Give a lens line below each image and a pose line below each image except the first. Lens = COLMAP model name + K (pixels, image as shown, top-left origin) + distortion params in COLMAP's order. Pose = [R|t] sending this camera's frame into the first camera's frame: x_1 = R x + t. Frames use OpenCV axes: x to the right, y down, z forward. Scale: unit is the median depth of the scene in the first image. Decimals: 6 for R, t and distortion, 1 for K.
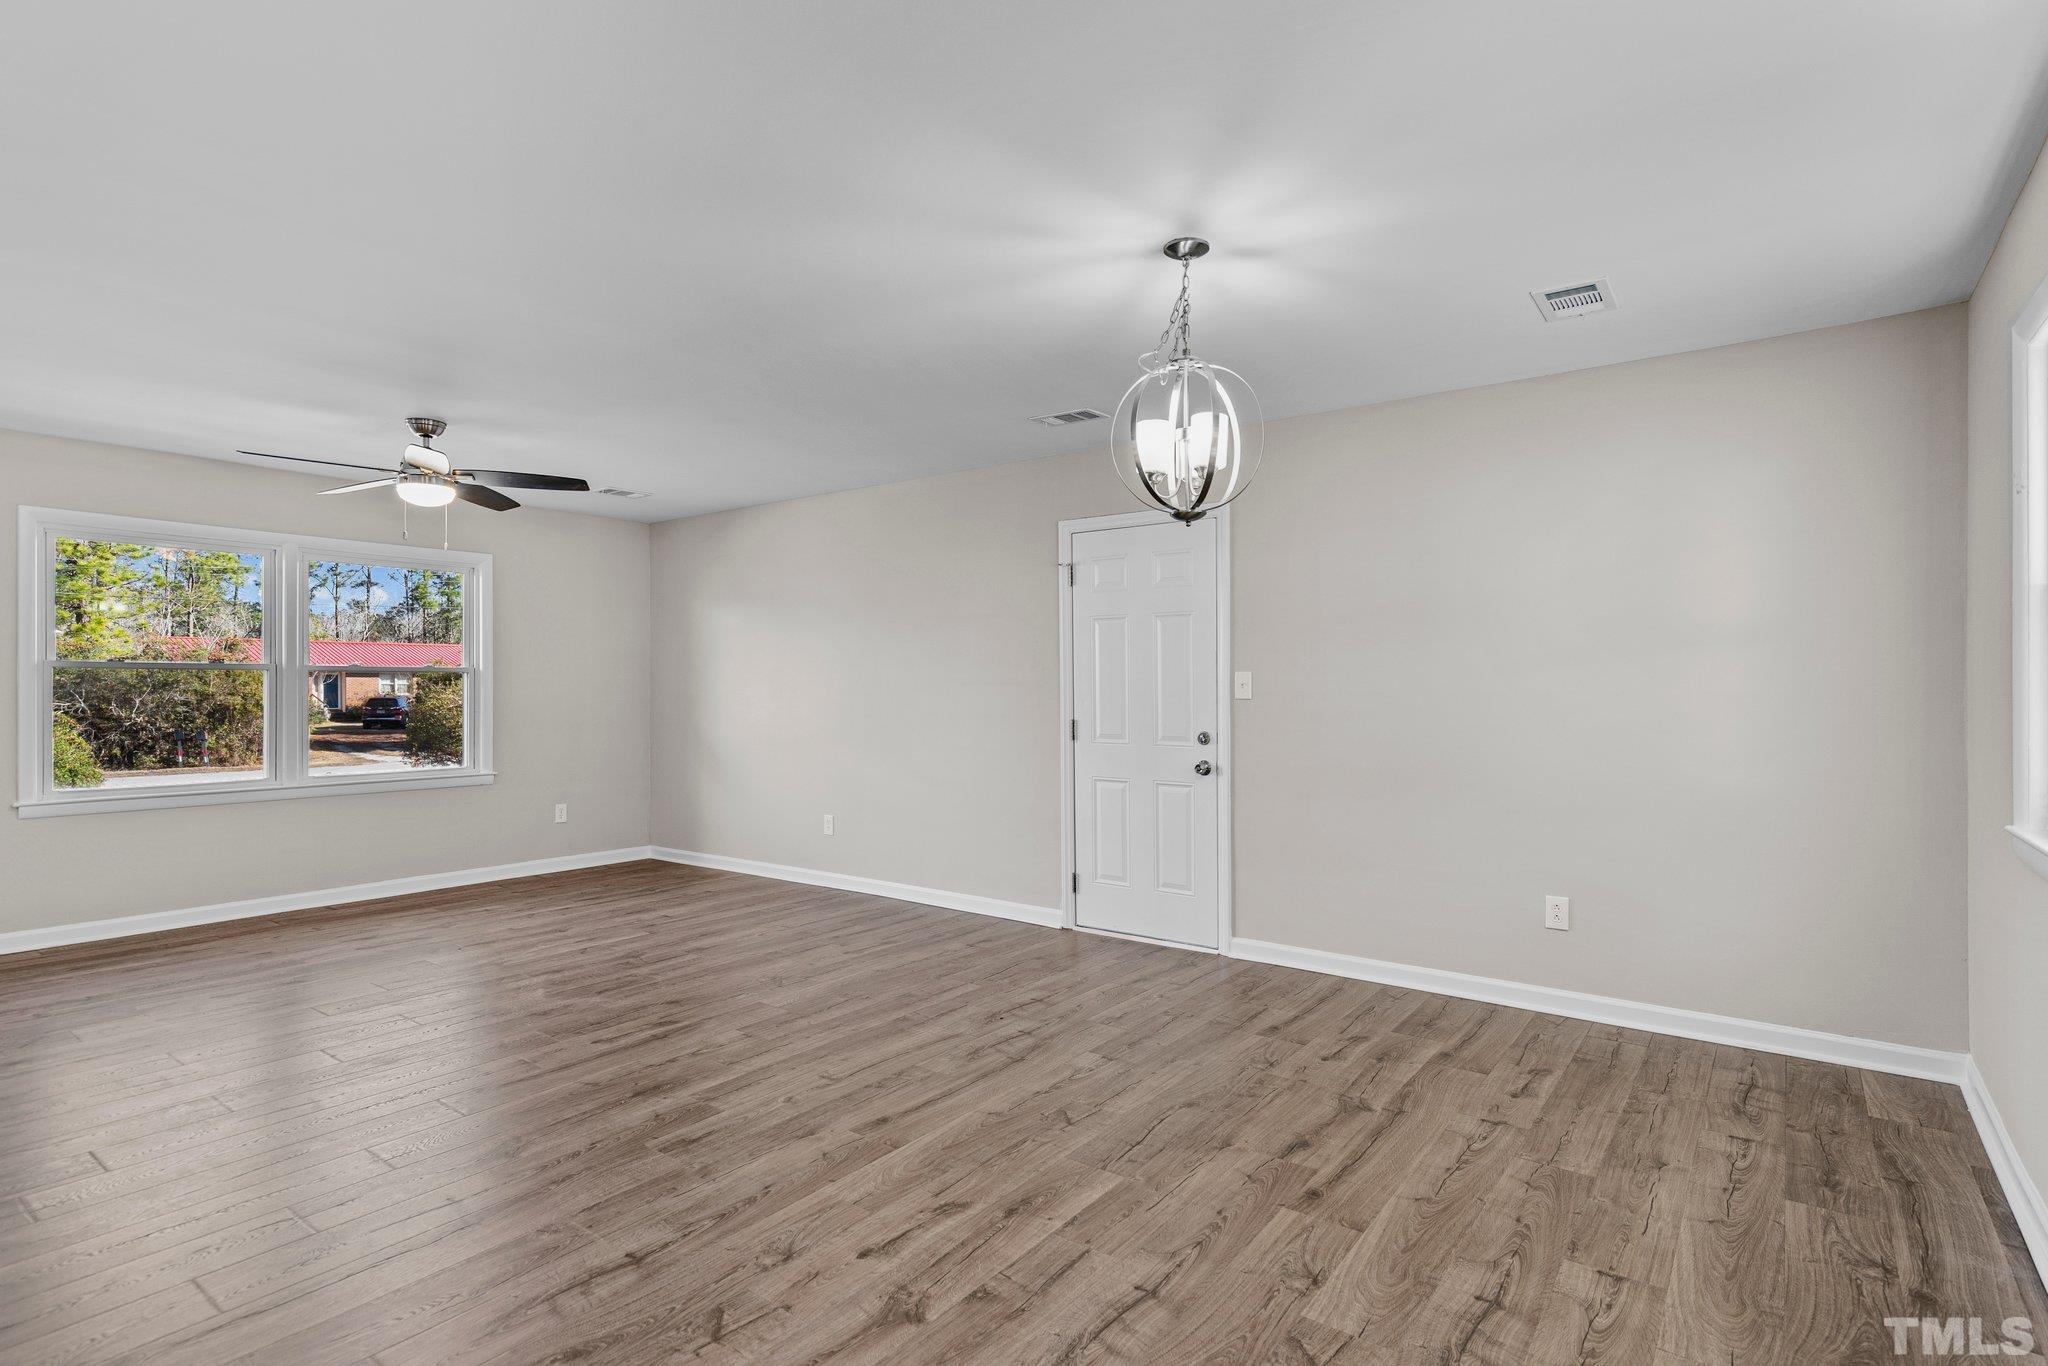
lens RADIAL K [[1011.8, 0, 1030.9], [0, 1011.8, 692.0], [0, 0, 1]] dist [-0.003560, 0.002491]
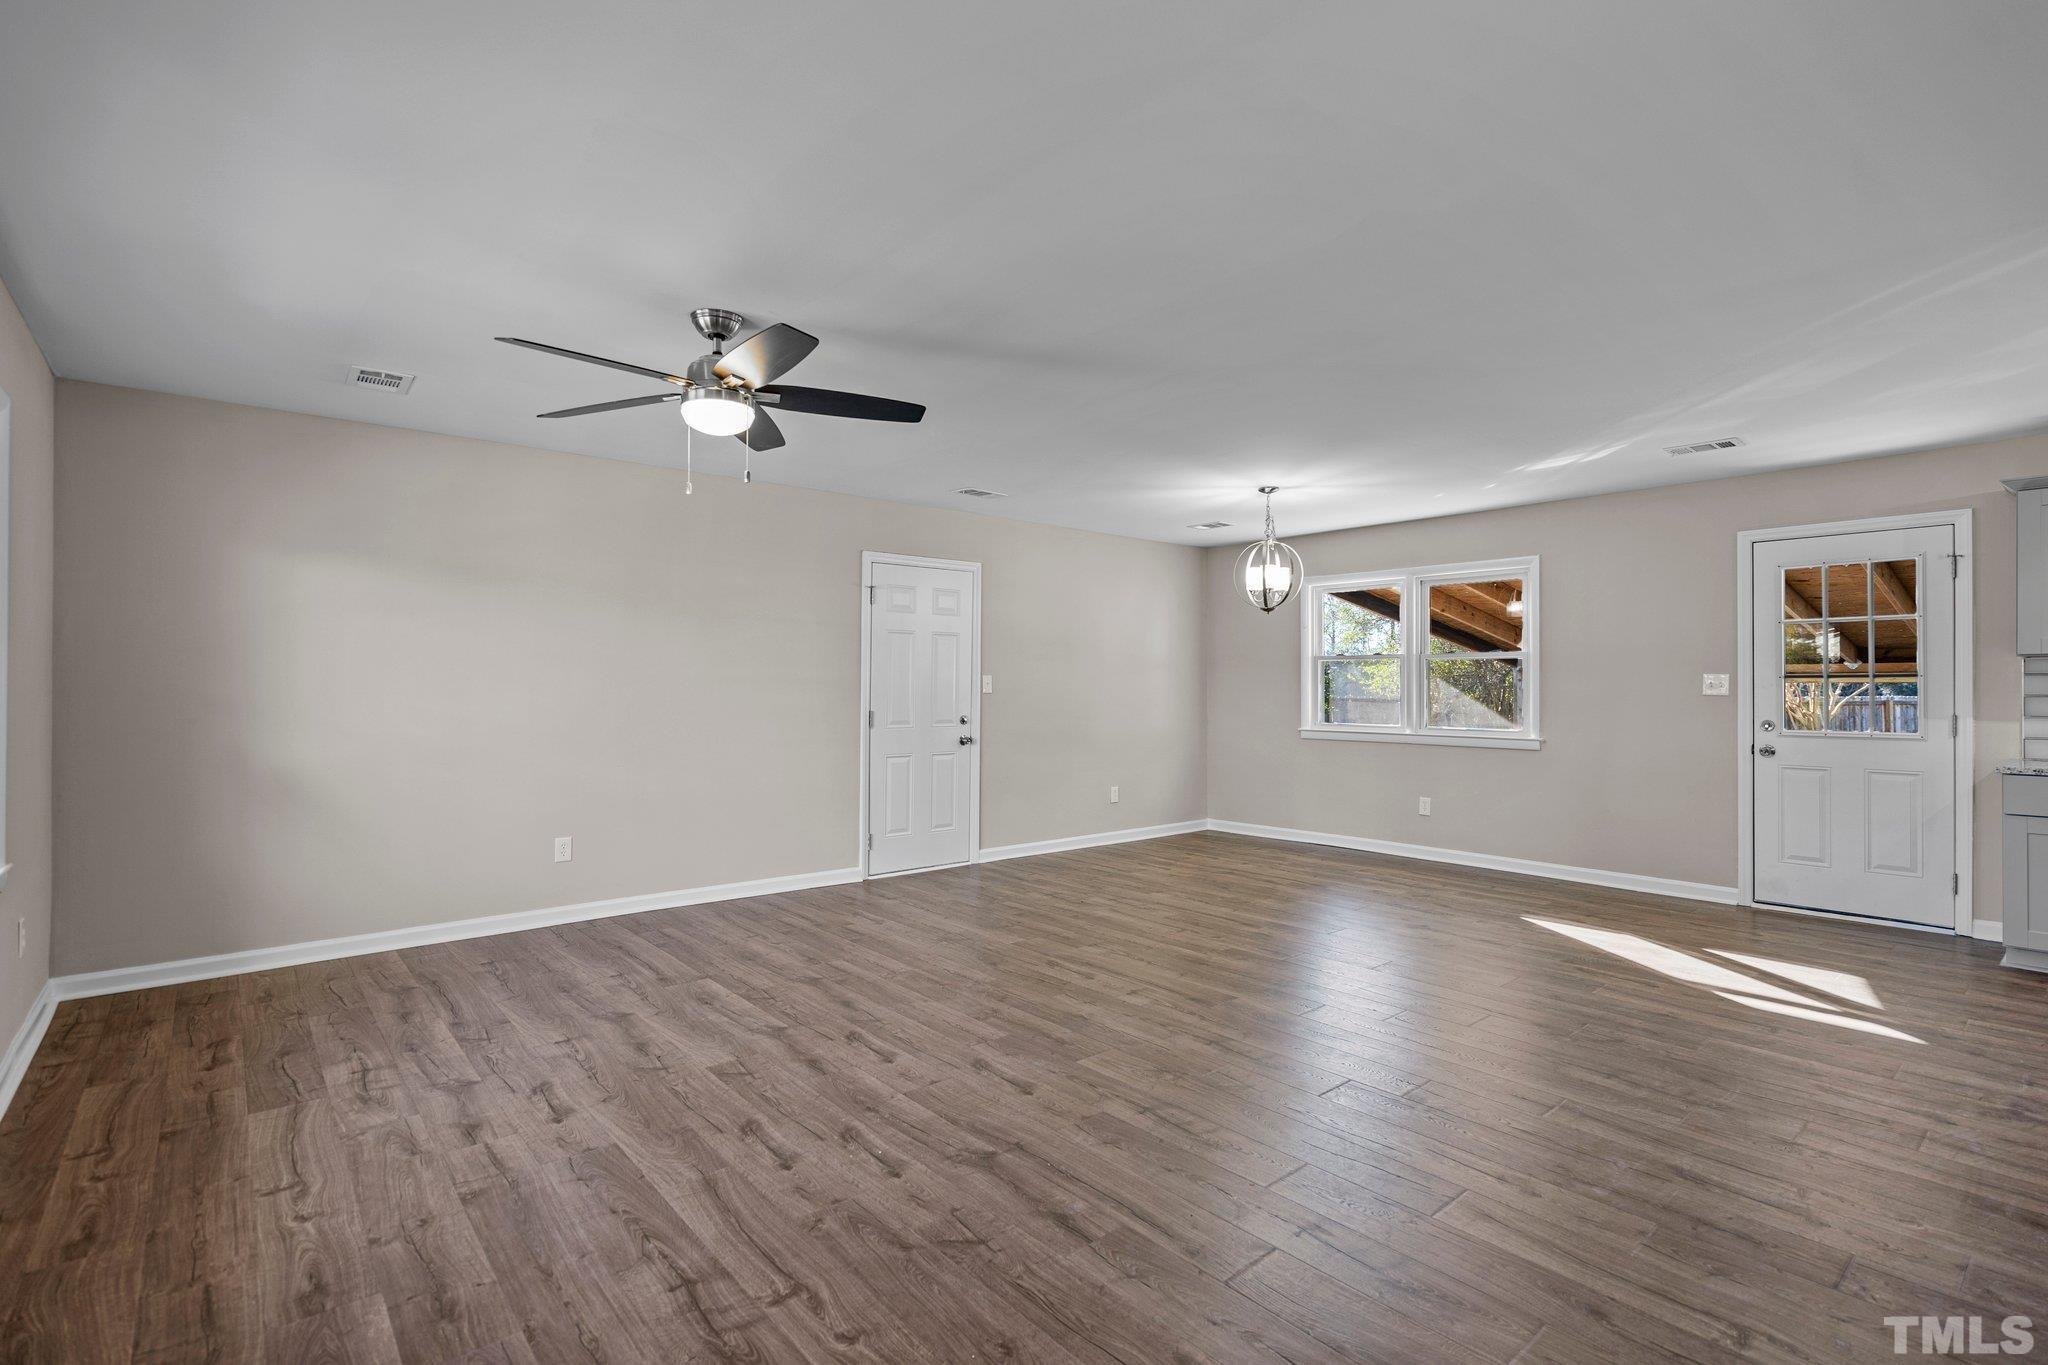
lens RADIAL K [[938.2, 0, 1014.5], [0, 938.2, 670.3], [0, 0, 1]] dist [-0.001089, 0.001065]
pose [[0.233129, 0.017119, 0.972295, -1.195366], [0.002600, 0.999830, -0.018227, -0.001441], [-0.972442, 0.006777, 0.233045, 0.637673]]
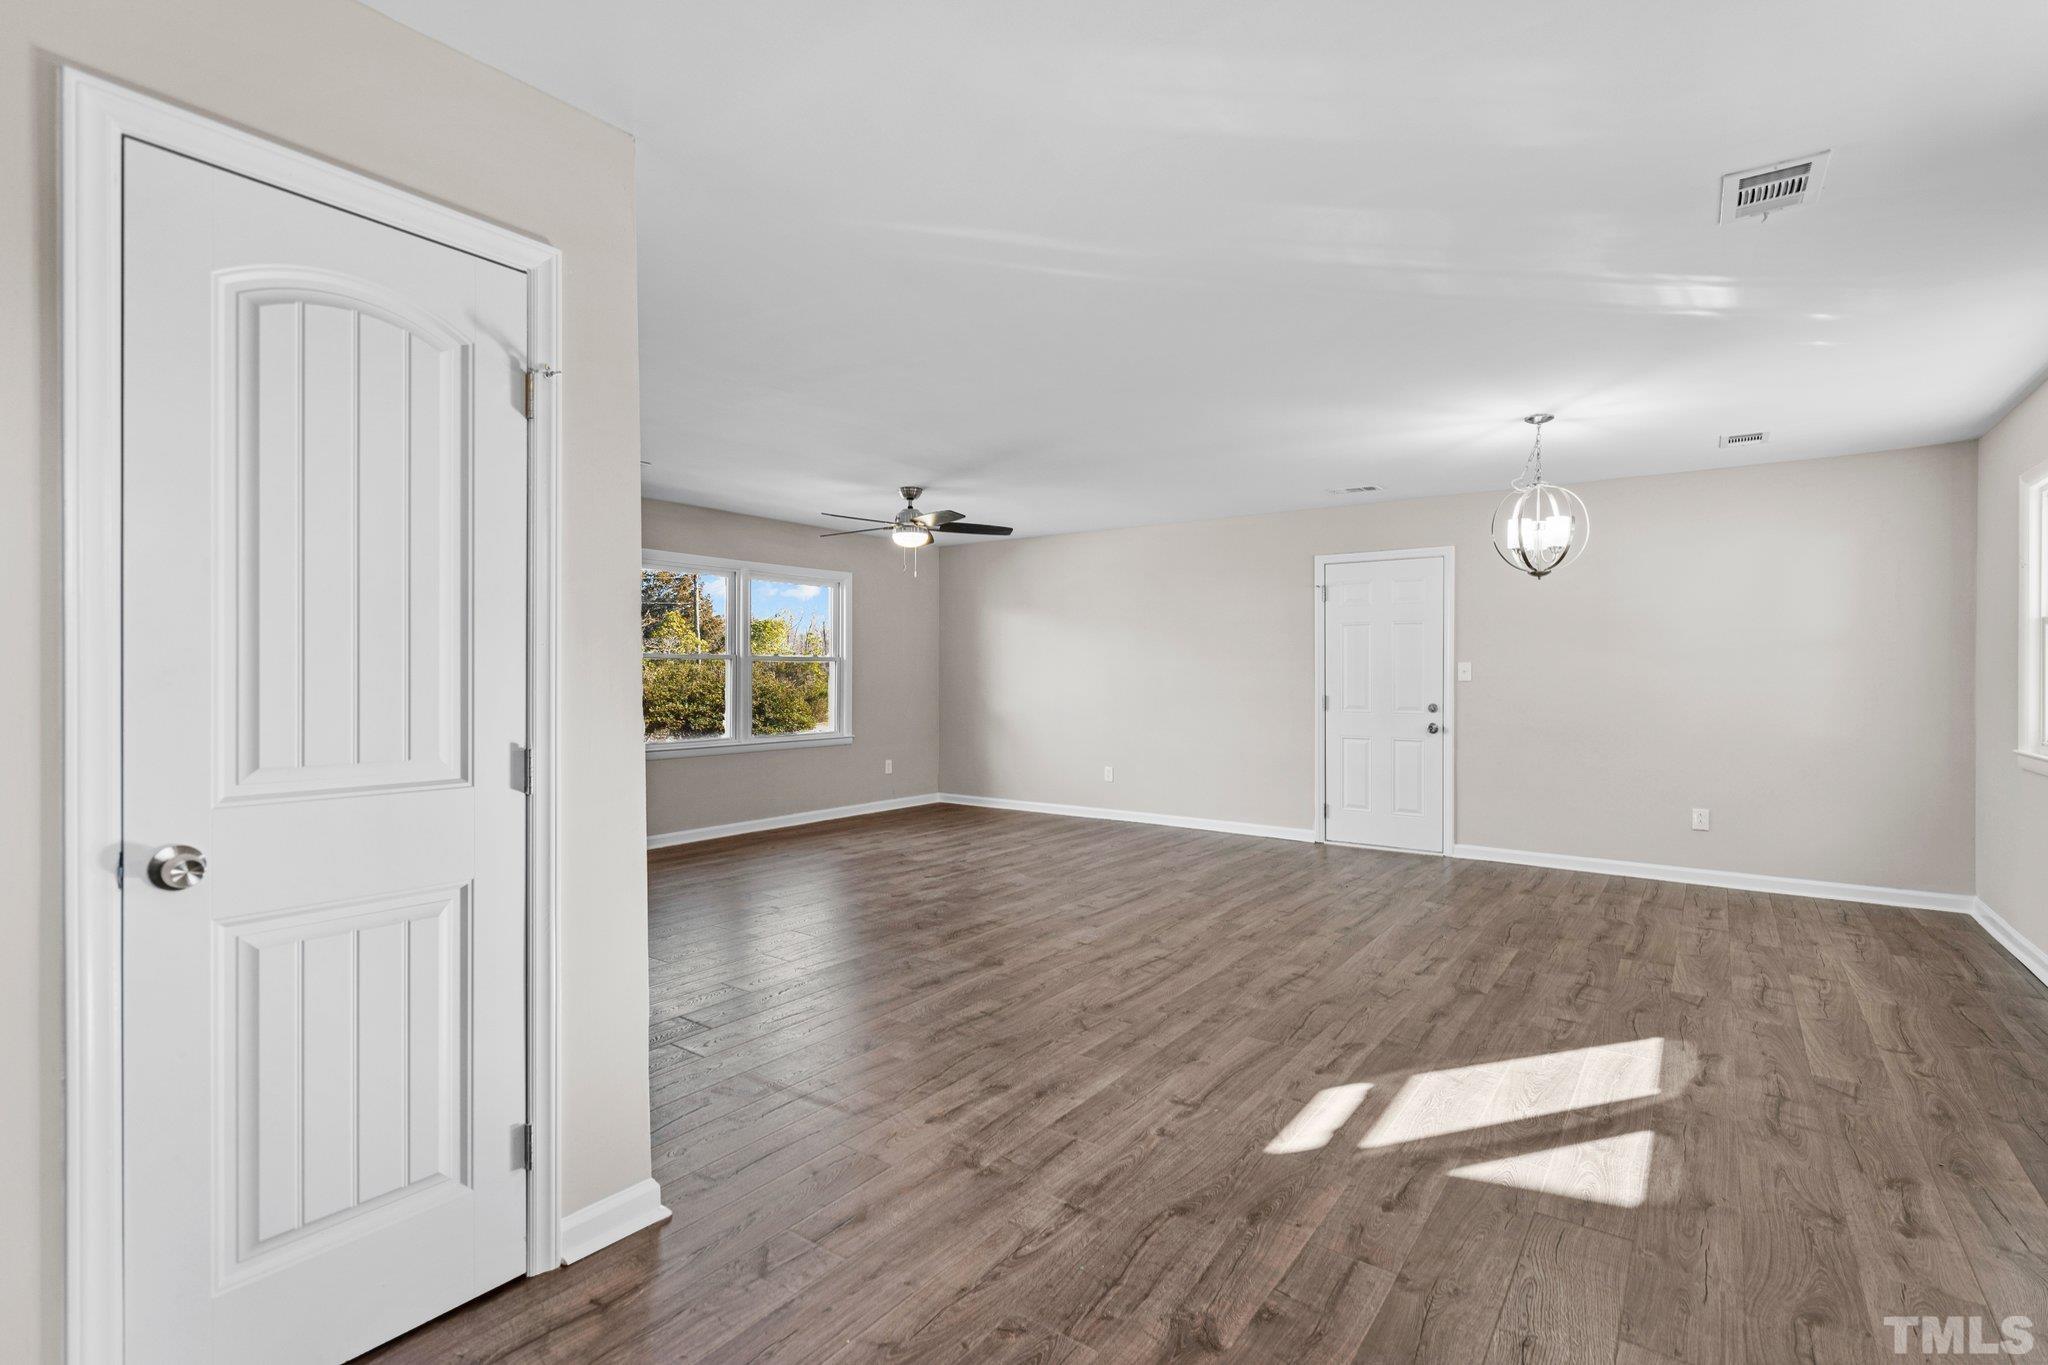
lens RADIAL K [[938.2, 0, 1040.1], [0, 938.2, 680.2], [0, 0, 1]] dist [-0.001089, 0.001065]
pose [[0.999867, 0.002233, 0.016125, -0.432946], [-0.002264, 0.999996, 0.001900, 0.004786], [-0.016121, -0.001936, 0.999868, -0.351032]]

WORK TASK: Format the lines of the rows above as a JSON list of strings, one string per line, leaving out blank lines and the pictures.

RESPONSE:
[
  "Give a lens line below each image and a pose line below each image except the first. Lens = COLMAP model name + K (pixels, image as shown, top-left origin) + distortion params in COLMAP's order. Pose = [R|t] sending this camera's frame into the first camera's frame: x_1 = R x + t. Frames use OpenCV axes: x to the right, y down, z forward. Scale: unit is the median depth of the scene in the first image. Decimals: 6 for R, t and distortion, 1 for K.",
  "lens RADIAL K [[1011.8, 0, 1030.9], [0, 1011.8, 692.0], [0, 0, 1]] dist [-0.003560, 0.002491]",
  "lens RADIAL K [[938.2, 0, 1014.5], [0, 938.2, 670.3], [0, 0, 1]] dist [-0.001089, 0.001065]",
  "pose [[0.233129, 0.017119, 0.972295, -1.195366], [0.002600, 0.999830, -0.018227, -0.001441], [-0.972442, 0.006777, 0.233045, 0.637673]]",
  "lens RADIAL K [[938.2, 0, 1040.1], [0, 938.2, 680.2], [0, 0, 1]] dist [-0.001089, 0.001065]",
  "pose [[0.999867, 0.002233, 0.016125, -0.432946], [-0.002264, 0.999996, 0.001900, 0.004786], [-0.016121, -0.001936, 0.999868, -0.351032]]"
]